- ЗАДАНИЕ -
Напишите продолжение текста о Франциске Скорине и его переводе Библии, начиная сразу после последнего предложения.

- ИСХОДНЫЙ ОТРЫВОК -

Однако по-настоящему Скорина увлекся переводом на белорусский язык главной книги человечества — Библии, что уже само по себе способно было прославить его имя в истории. Но истинному патриоту родной земли, гуманисту, органически воспринявшему идеи европейского возрождения, этого было недостаточно. Плоды своего подвижнического труда он стремился сделать достоянием всего народа, приобщить его массы к христианским истинам, основанным на испытанных в веках человеческих ценностях.
Уже в 1517 году он собственноручно налаживает книгопечатание в Праге, затем перебазирует его поближе к родным краям — в Вильно. В течение небывало короткого времени Скорина перевел, прокомментировал и напечатал 23 книги Библии под общим названием «Библия Руска, выложена доктором Франциском Скариною из славного города Полоцька богу ко чти и людям посполитым к добру научению».

- ПРЕДОСТАВЛЕННЫЙ МАТЕРИАЛ -
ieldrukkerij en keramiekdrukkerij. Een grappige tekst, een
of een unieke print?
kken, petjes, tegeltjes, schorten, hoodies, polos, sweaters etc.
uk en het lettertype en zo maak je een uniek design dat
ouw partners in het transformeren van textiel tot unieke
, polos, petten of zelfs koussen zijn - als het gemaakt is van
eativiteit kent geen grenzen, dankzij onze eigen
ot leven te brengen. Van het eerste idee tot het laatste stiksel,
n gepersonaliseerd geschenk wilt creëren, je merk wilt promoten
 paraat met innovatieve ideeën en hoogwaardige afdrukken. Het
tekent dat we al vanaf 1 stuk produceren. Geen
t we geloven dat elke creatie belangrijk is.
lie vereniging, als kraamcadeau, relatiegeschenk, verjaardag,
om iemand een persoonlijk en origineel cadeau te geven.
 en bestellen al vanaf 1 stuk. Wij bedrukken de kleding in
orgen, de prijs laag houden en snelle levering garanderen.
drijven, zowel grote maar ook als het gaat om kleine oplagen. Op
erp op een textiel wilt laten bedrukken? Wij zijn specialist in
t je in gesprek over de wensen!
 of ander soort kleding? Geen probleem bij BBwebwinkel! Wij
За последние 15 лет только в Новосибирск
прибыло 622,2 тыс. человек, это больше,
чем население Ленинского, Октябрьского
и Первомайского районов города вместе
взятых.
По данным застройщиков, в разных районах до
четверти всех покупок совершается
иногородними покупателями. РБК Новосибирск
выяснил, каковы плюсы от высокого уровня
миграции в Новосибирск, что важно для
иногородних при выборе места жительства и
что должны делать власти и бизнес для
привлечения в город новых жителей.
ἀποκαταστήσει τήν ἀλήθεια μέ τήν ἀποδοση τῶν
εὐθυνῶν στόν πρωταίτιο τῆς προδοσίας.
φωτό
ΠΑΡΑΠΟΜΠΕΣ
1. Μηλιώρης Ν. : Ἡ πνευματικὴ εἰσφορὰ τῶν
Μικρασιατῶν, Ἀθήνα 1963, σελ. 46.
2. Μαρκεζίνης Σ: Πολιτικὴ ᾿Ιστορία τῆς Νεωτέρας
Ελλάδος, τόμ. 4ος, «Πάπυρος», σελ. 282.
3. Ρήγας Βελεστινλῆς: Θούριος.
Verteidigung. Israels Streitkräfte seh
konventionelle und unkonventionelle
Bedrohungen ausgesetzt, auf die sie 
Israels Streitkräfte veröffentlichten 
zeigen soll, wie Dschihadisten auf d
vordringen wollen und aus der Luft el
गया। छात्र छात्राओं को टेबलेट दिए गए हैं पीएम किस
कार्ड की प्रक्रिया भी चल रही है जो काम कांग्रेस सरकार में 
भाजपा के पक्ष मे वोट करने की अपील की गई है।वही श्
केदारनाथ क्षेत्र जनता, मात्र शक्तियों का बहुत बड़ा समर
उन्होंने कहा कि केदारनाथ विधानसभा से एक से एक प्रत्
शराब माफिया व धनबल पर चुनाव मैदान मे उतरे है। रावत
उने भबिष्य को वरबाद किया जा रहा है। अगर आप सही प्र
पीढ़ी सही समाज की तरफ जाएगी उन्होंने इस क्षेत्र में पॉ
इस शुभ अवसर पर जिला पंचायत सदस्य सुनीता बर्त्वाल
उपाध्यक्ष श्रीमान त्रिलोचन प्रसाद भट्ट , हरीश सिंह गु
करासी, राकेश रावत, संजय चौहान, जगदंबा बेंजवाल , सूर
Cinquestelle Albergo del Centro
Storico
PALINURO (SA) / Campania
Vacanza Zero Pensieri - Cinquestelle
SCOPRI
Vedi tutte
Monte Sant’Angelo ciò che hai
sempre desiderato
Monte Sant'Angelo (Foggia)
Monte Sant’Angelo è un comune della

- ОТВЕТ К ЗАДАНИЮ -
Кроме перевода, Скорина еще и снабдил библейский текст предисловиями и послесловиями собственного сочинения, в которых выразил свое мировоззрение, основанное на стремлении к правде, справедливости, гармонии в отношении Бога и человека. Ренессансный гуманизм Скорины был органически сориентирован на земную красоту и социальную гармонию. Правовое сознание того времени Скорина стремился соединить с моральными нормами христианства, нравственным кредо его стал новозаветный императив: «То чинити иным всем, что самому любо ест от иных всех, и того не чинити иным, чего сам не хощети от иных имети». Вещие эти слова ныне, как и пятьсот, и тысячу лет назад, звучат бесценнейшим гуманистическим постулатом. Особенную важность и значение обретают они в наше время настоятельного поворота от надуманных, фальшивых доктрин к непреходящим общечеловеческим ценностям.